==== Document excerpt ====

Netherlands–South Africa refers to the current and historical relations between the Netherlands and South Africa. Both nations share historic ties and have a long-standing special relationship, partly due to the Dutch colony in the Cape, linguistic similarity between Dutch and Afrikaans and the Netherlands’ staunch support in the struggle against Apartheid.

History

Dutch colonization

In 1652, the Dutch East India Company decided to establish a colony in the Cape of Good Hope (in present-day Cape Town) to use as a base for Dutch trade with Asia, particularly with its colony in Indonesia. A few years after the Dutch arrival to the Cape, the Khoikhoi–Dutch Wars began in 1659 and lasted until 1677. After the wars, the Dutch began further expansion inland. Soon afterwards, Dutch farmers known as Boers (Dutch for farmer) began arriving to the Cape region to settle and would become the forefathers of the Afrikaner people.

In 1795, the Dutch Cape Colony became a British colony after the Battle of Muizenberg. The British decided to take the Cape Colony after the Netherlands became part of the French Empire under Napoléon Bonaparte after France annexed the Netherlands. In 1802, the British returned the Cape Colony to the Dutch after the signing of the Treaty of Amiens, however, in 1806, during the Napoleonic Wars, a second British invasion re-occupied the colony after the Battle of Blaauwberg and it remained a British colony. In 1814 the Dutch government formally ceded sovereignty over the Cape to the British, under the terms of the Convention of London.

Relations during Apartheid
In 1931, South Africa became an independent nation after the passing of the Statute of Westminster. In 1938, the Netherlands and South Africa officially established diplomatic relations. During World War II (1939-1945) both nations fought as allies.

In 1948, the South African government, at the time representing only a small proportion of the population, erected a system of strict racial segregation and called it apartheid (separateness) which is a codified system of racial stratification which first began to take form in South Africa under the Dutch Empire in the late eighteenth century. Initially, the Dutch government was neutral to the apartheid government in South Africa. South Africa was one of only a handful of United Nations member states to support the Dutch view that the issues the Netherlands faced concerning the decolonization of Indonesia and the Netherlands New Guinea were of a 'domestic' nature and that the UN had no right to interfere. In 1949, during the visit of South African Prime Minister Daniel François Malan to the Netherlands, Dutch Queen Juliana told her guest that she would "never set foot in his country as long as apartheid reigned". In 1959 the Dutch representative to the UN abstained from voting for an anti-apartheid resolution, apartheid being regarded "an internal affair" of South Africa.

In March 1960, relations between the Netherlands and South Africa became tense after the Sharpeville massacre when South African police shot and killed 69 people. In 1961, the Netherlands was the only Western country to vote in favor of an anti-apartheid resolution in the UN. Soon, Dutch anti-apartheid movements called the "Anti-Apartheid Beweging Nederland" (AABN), and "Kommittee Zuidelijk Afrika" (KZA) (both later merged and converted themselves into the "Nederlands Instituut voor Zuidelijk Afrika" (NIZA)) began staging demonstrations and obtaining signatures to protest against the South African government in the Netherlands. Further events in South Africa led the Dutch government to take more drastic measures such as requesting that all Dutch companies stop dealing with South Africa (however, Shell continued to operate in South Africa). In 1983, the Dutch government imposed visa requirements to South African nationals visiting the Netherlands.

====

Answer these questions about the text on Netherlands–South Africa relations:
(a) In what year did the Dutch East India Company decide to establish a colony at the Cape of Good Hope?
(b) Under what agreement did the Dutch government formally cede sovereignty over the Cape to the British in 1814?
(c) In what year did the Netherlands and South Africa officially establish diplomatic relations?

==== Rows ====

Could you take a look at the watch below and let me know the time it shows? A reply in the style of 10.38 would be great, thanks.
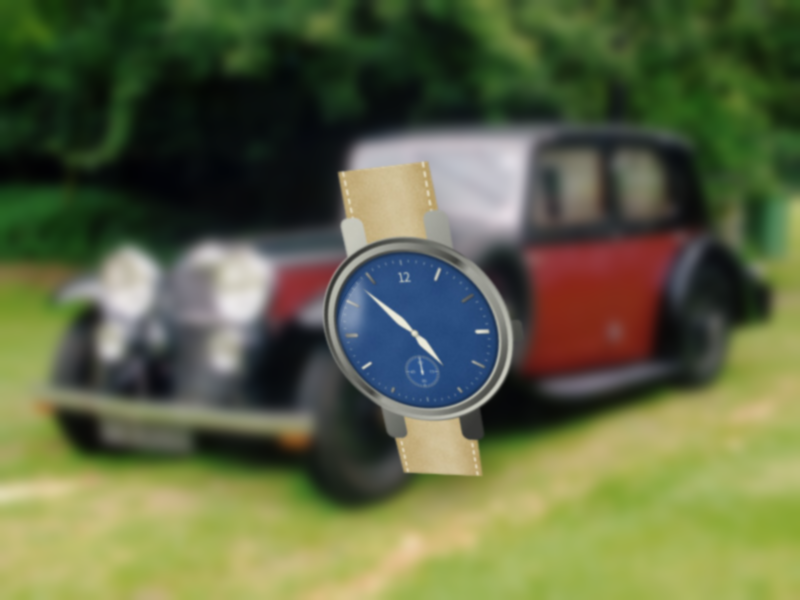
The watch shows 4.53
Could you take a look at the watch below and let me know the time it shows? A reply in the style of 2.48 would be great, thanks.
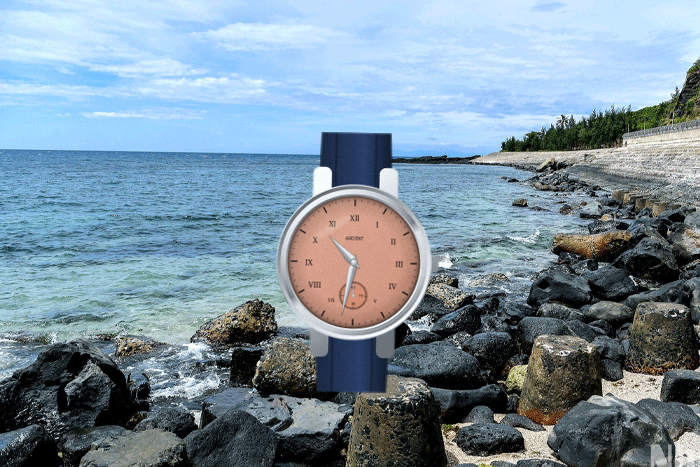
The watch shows 10.32
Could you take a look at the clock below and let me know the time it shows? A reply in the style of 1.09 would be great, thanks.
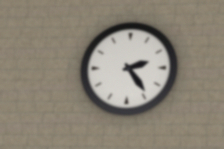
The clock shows 2.24
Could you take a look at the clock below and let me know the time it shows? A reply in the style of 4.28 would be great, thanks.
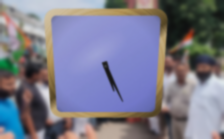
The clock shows 5.26
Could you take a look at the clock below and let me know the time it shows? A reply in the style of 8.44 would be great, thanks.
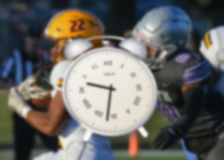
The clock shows 9.32
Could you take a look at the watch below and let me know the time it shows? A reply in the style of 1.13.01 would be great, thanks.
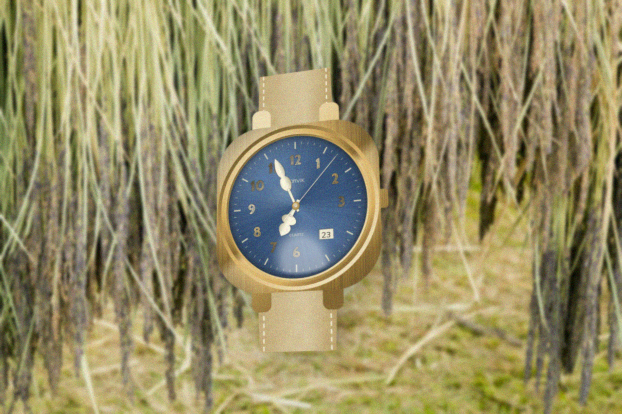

====

Response to this task -
(a) 1652
(b) The Convention of London
(c) 1938